Ok, so that 20 minute grid search just says that the default settings are the best and that the time was wasted. Time for a deep breath before we move on.

In [184]:
clf.score(X_train, Y_train)

0.90509912055315322

In [185]:
clf.score(X_test, Y_test)

0.90493796215064548

In [186]:
model = clf.best_estimator_

In [187]:
full_model = model.fit(X_train, Y_train)
full_model.score(X_train, Y_train)

0.9097644363671813

In [188]:
full_model.score(X_test, Y_test)

0.90731921293395157

## Manual Tuning
Ugly code as it was done in a haste in order to submit something before the competition deadline.
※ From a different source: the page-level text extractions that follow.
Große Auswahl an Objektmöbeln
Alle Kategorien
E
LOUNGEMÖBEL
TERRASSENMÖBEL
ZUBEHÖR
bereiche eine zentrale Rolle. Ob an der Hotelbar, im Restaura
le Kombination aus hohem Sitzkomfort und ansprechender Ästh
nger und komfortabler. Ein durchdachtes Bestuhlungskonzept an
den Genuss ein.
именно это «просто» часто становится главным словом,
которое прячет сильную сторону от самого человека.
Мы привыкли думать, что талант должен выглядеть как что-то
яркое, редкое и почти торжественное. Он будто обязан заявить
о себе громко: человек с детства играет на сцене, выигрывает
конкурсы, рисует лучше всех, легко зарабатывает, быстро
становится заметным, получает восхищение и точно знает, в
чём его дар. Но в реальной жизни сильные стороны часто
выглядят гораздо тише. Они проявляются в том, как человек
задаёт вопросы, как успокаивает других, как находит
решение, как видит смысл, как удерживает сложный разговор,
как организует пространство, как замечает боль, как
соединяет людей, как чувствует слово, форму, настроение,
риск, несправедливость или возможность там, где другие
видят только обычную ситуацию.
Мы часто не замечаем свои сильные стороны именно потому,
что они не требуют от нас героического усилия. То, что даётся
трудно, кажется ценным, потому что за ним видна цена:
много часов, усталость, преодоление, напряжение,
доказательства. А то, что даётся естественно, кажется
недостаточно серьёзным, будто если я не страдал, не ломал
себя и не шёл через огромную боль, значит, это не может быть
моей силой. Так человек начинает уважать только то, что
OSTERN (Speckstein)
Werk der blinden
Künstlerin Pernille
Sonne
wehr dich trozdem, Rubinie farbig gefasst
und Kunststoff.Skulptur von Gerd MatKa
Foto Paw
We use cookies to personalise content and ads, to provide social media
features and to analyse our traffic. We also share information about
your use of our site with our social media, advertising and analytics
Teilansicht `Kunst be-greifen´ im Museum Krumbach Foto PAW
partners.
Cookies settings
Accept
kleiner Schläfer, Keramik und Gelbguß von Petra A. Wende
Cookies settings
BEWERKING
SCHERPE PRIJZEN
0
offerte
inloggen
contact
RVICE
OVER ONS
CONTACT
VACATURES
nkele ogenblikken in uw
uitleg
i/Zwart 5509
Not shown here is some sub-word level embedding tests that was also briefly tried.

In [197]:
pipeline_manual = Pipeline([('vect', CountVectorizer(ngram_range=(1, 1), stop_words="english")),
                 ('clf', MultiOutputClassifier(estimator=xgb.XGBClassifier(max_depth=10,
                                                                          learning_rate=0.01,
                                                                          n_estimators=1000,
                                                                          eval_metric='auc',
                                                                          base_score=0.1))),
])

In [198]:
manual = pipeline_manual.fit(X_train, Y_train)

In [199]:
manual.score(X_test, Y_test)

0.91440030078957257

In [283]:
filepath =  '/Users/freddiekarlbom/.kaggle/competitions/jigsaw-toxic-comment-classification-challenge/test.csv.zip'

with zipfile.ZipFile(filepath) as zip:
    with zip.open('test.csv') as myZip:
        df = pd.read_csv(myZip) 

In [284]:
X = df['comment_text']

In [285]:
outcome = manual.predict_proba(X)

In [290]:
predictions = pd.DataFrame([outcome[0][:,1], 
                   outcome[1][:,1],
                   outcome[2][:,1],
                   outcome[3][:,1],
                   outcome[4][:,1],
                   outcome[5][:,1]])

In [291]:
predictions = predictions.T

In [292]:
predictions.columns = prediction_columns

In [293]:
df.head()

Unnamed: 0,id,comment_text
0,00001cee341fdb12,Yo bitch Ja Rule is more succesful then you'll...
1,0000247867823ef7,== From RfC == \n\n The title is fine as it is...
2,00013b17ad220c46,""" \n\n == Sources == \n\n * Zawe Ashton on Lap..."
3,00017563c3f7919a,":If you have a look back at the source, the in..."
4,00017695ad8997eb,I don't anonymously edit articles at all.


In [301]:
prediction_columns

['toxic', 'severe_toxic', 'obscene', 'threat', 'insult', 'identity_hate']

In [320]:
d = {
    'id': df['id'],
    'toxic': predictions['toxic'],
    'severe_toxic': predictions['severe_toxic'],
    'obscene': predictions['obscene'],
    'threat': predictions['threat'],
    'insult': predictions['insult'],
    'identity_hate': predictions['identity_hate'],
}

submission = pd.DataFrame(data=d)

In [321]:
ind = ['id', 'toxic', 'severe_toxic', 'obscene', 'threat', 'insult', 'identity_hate']
submission = submission.reindex(columns=ind)
submission.head()

Unnamed: 0,id,toxic,severe_toxic,obscene,threat,insult,identity_hate
0,00001cee341fdb12,0.992834,0.268399,0.88634,0.142722,0.952689,0.034542
1,0000247867823ef7,0.052105,0.004629,0.021585,0.001585,0.028282,0.004806
2,00013b17ad220c46,0.047138,0.00214,0.015783,0.00076,0.021427,0.003288
3,00017563c3f7919a,0.015043,0.001031,0.00718,0.001124,0.00714,0.00097
4,00017695ad8997eb,0.055856,0.002097,0.012666,0.001194,0.020693,0.003508


In [323]:
submission.to_csv('predictions.csv', index=False)

## Takeaways
- Even training on a small subset of the full data, it takes a very long time to do grid search and iterate. Learning what takes time will be key in order to avoid unneccessary waiting time and have quicker iterations. Similarly, running code in cloud rather than on my local computer.
- I'm still going through the motions of the process quite mechanically while learning. Going forward, I need to start digging deeper into the actual featurisation
- Pipelines are a good way to package a finished workflow, and to do grid searches, but I'm beginning to realise the importance of digging deeper into the vectorization steps, which means it would be better to initially handle them separately. This though goes all the way back to the data exploration step, that looking at things such as term frequency and what words are in there would have meant I could make more informed decisions.